Sunday, January 22, 2006

Sydney Carton's Third Double

"Waste forces within him, and a desert all around, this man stood still on his way across a silent terrace, and saw for a moment, lying in the wilderness before him, a mirage of honourable ambition, self-denial, and perseverance. In the fair city of this vision, there were airy galleries from which the loves and graces looked upon him, gardens in which the fruits of life hung ripening, waters of Hope that sparkled in his sight. A moment, and it was gone. Climbing to a high chamber in a well of houses, he threw himself down in his clothes on a neglected bed, and its pillow was wet with wasted tears.

Sadly, sadly, the sun rose; it rose upon no sadder sight than the man of good abilities and good emotions, incapable of their directed exercise, incapable of his own help and his own happiness, sensible of the blight on him, and resigning himself to let it eat him away."

-The Jackal, A Tale of Two Cities
Charles Dickens

Sydney Carton has many doubles. Observe, please.

Either of us could go to the guillotine for the other.
Hell, we could go together.

Friday, January 13, 2006

microwave Burns

For some unaccountable reason, the microwave in the cafeteria at work plays "Auld Lang Syne" when the food is finished.
Why should this be?
Why that song?
Is it so you don't forget your food?

Just another example of post-modern disconnect in a world with a place for everything and everything all over the place.

My mother claims that in Tokyo (or was it Yokohama?) the sidewalk lights play "A Foggy Day in London Town" when it is time to cross the street, and that when you are supposed to stop and wait, they play "Pennies from Heaven".

I may be misremembering her song choices.

And the cars, way back when I was a girl in South Korea, played Fur Elise when they were backing out of a parking space. So it isn't new. I just didn't realize it applied to microwaves.

But when did everything become a music box? It's all so pop-goes-the-weasel--as if we are children who need distraction, entertainment, or--and I think this is closer to it--consolation. But god help me if I can't stand by for 30 seconds in unconsoled silence while my food reheats. The lonliness can be unbearable, for those 30 seconds, but the song of the microwave only confuses me and underscores my sense of dislocation. Auld Lang Syne has to be one of the saddest songs on earth. Don't offer it up unless you're also serving champagne, with kissing to follow. Please.

Who can we plead with? The programmers? The machines?

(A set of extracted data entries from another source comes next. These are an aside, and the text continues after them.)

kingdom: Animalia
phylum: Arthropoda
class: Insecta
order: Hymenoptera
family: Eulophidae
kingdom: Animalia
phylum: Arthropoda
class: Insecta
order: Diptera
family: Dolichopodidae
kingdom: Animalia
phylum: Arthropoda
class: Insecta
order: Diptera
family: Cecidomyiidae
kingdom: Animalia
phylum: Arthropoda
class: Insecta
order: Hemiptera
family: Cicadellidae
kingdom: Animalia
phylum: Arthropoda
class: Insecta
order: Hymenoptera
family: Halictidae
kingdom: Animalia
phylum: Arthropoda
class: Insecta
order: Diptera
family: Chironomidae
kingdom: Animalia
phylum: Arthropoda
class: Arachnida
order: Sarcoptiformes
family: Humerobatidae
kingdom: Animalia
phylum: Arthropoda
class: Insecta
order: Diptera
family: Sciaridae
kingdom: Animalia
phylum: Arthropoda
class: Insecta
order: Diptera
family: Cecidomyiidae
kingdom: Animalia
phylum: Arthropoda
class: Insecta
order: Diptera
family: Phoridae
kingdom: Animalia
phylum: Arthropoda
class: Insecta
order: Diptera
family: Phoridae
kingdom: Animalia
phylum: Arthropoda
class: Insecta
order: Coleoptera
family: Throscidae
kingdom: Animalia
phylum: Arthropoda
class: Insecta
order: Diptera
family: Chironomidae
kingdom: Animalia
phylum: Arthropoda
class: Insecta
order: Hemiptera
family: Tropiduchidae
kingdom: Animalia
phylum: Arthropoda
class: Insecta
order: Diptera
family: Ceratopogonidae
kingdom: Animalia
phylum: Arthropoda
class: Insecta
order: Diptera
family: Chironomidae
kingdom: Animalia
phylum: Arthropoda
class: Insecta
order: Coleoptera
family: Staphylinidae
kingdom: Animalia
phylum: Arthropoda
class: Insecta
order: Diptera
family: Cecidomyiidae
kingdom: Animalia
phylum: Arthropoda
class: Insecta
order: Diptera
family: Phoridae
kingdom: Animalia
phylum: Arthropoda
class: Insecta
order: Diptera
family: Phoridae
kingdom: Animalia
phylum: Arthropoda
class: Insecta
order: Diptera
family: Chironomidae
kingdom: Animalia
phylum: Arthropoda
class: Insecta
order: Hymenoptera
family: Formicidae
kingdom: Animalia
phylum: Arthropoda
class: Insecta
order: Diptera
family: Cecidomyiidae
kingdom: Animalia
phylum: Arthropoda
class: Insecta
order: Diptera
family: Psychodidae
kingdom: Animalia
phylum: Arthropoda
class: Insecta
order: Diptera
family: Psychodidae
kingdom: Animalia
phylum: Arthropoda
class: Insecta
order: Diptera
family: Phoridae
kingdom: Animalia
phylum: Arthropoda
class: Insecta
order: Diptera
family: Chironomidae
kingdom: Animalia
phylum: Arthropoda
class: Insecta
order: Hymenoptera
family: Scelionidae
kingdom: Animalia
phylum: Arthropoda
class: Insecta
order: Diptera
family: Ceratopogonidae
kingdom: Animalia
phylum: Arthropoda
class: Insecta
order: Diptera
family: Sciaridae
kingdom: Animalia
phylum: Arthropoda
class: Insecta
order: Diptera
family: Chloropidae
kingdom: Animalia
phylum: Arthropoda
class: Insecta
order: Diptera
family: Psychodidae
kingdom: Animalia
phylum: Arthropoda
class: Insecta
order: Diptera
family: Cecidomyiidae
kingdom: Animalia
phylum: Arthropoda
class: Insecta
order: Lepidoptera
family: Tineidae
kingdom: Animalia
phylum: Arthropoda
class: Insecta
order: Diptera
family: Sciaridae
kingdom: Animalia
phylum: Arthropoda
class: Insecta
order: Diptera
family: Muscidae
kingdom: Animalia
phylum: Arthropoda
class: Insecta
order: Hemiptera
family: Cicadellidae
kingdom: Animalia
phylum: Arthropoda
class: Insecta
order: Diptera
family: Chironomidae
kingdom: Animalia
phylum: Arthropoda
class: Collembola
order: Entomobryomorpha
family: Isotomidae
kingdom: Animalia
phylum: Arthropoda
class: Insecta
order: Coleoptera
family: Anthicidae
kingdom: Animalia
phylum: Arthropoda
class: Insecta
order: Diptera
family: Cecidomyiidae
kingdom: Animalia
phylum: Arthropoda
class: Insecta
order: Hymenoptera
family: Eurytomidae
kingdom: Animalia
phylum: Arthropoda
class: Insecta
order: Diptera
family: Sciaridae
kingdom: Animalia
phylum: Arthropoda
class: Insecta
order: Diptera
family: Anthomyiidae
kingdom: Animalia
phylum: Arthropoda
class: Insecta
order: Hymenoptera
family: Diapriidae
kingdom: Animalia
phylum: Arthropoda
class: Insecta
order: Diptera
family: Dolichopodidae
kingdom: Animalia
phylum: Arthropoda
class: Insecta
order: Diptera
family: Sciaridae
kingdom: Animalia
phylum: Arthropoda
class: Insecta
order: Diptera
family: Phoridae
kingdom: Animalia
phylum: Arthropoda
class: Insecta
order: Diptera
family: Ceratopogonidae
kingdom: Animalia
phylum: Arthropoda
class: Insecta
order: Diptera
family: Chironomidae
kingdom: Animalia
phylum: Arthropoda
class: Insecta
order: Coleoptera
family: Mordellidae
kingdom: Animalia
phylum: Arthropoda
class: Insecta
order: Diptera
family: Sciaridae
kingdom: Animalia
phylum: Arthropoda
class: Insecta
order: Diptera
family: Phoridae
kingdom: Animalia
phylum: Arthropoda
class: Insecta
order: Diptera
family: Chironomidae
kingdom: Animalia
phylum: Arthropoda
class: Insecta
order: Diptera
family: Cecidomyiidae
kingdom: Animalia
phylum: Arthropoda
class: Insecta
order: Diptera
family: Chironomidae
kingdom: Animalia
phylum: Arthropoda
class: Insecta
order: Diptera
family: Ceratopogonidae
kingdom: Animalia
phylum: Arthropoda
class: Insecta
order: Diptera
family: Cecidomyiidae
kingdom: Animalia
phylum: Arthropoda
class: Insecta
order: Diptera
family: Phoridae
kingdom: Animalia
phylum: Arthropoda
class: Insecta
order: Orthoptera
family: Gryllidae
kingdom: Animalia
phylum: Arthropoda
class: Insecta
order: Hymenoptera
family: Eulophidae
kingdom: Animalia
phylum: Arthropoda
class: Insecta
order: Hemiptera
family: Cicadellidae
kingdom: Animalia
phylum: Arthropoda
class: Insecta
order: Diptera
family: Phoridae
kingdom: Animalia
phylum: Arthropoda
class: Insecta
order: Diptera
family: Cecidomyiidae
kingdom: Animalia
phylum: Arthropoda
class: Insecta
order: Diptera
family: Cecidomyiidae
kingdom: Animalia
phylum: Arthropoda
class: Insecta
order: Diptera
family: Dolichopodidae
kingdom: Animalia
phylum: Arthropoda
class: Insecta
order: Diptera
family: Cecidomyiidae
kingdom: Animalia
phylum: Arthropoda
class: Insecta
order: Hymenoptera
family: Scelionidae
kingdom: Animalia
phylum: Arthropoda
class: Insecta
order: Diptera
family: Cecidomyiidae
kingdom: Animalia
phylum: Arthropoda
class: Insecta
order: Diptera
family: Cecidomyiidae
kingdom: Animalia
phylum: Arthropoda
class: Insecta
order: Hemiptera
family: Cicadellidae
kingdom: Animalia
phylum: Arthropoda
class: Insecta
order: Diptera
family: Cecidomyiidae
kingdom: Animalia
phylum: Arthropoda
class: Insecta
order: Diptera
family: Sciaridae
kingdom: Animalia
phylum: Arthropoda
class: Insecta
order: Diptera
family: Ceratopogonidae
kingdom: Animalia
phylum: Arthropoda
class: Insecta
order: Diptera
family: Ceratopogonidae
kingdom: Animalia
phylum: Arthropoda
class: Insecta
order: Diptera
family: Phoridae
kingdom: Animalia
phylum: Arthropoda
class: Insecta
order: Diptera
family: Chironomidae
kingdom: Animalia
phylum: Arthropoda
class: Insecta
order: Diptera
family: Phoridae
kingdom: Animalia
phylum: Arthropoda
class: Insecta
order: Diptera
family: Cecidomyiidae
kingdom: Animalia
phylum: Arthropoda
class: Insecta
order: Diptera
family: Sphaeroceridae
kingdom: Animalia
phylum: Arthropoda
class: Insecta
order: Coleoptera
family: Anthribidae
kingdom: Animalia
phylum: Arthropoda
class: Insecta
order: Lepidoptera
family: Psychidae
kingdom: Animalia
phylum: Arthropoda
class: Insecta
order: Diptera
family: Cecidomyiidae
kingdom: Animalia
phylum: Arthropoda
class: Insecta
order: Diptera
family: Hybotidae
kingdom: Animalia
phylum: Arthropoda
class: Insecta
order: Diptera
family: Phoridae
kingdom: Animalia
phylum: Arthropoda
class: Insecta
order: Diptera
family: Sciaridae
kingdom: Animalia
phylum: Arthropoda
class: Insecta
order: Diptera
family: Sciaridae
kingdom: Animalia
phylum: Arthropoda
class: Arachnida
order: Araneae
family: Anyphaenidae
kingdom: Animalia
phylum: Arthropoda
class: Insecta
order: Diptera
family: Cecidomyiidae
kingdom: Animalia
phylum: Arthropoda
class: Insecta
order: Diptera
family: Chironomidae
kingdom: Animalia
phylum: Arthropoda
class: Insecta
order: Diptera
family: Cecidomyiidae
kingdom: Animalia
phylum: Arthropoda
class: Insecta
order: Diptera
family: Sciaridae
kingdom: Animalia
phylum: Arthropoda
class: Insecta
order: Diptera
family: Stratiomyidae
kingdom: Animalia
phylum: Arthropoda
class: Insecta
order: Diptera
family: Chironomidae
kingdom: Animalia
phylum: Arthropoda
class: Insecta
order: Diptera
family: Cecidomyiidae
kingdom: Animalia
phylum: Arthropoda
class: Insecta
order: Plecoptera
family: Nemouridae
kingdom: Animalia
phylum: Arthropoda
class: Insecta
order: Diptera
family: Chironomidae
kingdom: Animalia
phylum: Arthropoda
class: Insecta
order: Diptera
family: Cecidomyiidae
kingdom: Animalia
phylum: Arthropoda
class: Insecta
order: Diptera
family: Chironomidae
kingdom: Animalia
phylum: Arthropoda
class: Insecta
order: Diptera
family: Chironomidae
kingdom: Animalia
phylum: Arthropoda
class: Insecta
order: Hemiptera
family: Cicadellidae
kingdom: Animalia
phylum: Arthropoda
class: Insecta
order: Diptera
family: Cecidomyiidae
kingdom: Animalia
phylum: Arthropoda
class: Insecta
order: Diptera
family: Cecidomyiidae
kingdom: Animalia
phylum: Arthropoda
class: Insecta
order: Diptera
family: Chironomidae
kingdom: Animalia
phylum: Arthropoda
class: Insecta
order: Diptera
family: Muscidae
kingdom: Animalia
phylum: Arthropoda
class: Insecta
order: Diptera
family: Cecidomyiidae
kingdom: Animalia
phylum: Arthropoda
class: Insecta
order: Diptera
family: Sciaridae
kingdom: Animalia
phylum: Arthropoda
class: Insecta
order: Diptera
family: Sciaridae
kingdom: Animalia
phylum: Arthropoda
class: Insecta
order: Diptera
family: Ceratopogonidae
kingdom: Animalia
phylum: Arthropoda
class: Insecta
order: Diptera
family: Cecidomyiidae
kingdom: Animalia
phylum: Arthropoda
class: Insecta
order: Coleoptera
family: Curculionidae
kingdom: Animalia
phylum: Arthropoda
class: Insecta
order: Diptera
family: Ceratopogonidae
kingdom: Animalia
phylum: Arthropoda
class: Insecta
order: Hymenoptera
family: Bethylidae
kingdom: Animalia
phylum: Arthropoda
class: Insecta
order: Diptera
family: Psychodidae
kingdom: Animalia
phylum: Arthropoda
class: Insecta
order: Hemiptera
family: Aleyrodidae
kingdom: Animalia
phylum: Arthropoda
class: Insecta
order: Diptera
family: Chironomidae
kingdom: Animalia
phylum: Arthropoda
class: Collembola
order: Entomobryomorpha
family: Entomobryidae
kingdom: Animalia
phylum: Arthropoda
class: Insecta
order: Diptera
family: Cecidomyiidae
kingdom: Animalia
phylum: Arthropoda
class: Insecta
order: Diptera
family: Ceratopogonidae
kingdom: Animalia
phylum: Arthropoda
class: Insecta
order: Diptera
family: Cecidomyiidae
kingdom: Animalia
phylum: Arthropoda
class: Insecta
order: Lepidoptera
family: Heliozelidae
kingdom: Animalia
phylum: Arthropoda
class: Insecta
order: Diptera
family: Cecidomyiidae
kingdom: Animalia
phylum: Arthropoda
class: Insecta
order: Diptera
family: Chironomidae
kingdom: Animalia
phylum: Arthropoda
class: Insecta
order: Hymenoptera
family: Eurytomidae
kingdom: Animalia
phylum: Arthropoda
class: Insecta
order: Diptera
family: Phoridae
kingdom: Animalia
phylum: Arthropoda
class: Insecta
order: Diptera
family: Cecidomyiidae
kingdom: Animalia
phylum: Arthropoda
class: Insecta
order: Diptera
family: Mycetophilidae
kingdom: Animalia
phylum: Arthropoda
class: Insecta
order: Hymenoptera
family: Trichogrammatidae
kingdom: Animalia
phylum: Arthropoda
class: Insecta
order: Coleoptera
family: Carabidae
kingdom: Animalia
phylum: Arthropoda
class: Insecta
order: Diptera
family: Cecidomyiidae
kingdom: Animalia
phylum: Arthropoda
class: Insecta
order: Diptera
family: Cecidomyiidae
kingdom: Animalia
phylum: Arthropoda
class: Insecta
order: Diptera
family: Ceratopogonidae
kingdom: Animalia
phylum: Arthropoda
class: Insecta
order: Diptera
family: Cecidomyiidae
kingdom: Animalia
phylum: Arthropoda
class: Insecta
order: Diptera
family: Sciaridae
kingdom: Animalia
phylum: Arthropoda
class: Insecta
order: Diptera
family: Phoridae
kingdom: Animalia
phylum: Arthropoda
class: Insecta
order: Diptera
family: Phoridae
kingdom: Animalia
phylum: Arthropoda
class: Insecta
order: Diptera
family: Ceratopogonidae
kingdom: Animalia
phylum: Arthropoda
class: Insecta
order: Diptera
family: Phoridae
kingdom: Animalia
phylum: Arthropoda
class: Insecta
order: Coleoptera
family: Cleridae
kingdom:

Now it's stuck in my head. And my food isn't even hot.
I am not the most logical of women even on those "sane days" the tampax commercials never mention and well, after a week of playing the good sport, lending my favorite dress to my much-buffer-more-toned-and-buxom younger sister who always looks better in my clothes than I do (thereby ensuring that I will never wear them again: the ones I don't give to her on the spot, that is; this is the same sister who fell in love with the man I was in love with and was sleeping with until he fell in love with her as well, thereby plunging the three of us into an Oedipal nightmare that we are only just waking up from) to wear for the wedding, doing my older sister's hair, smiling at the Bad Smell and pretending that I really wasn't completely self-absorbed and self pitying because I was the only person at the wedding who was Single; and giving myself little Jane Austen type lectures about affection and duty; and then feeling underneath it all how unloveable and outright doomed I am to spinsterhood and poverty and not wanting to take it on the chin or take one for the team because I am so filled with entitlement that I have to be the center of the universe just like everyone else, I am tired.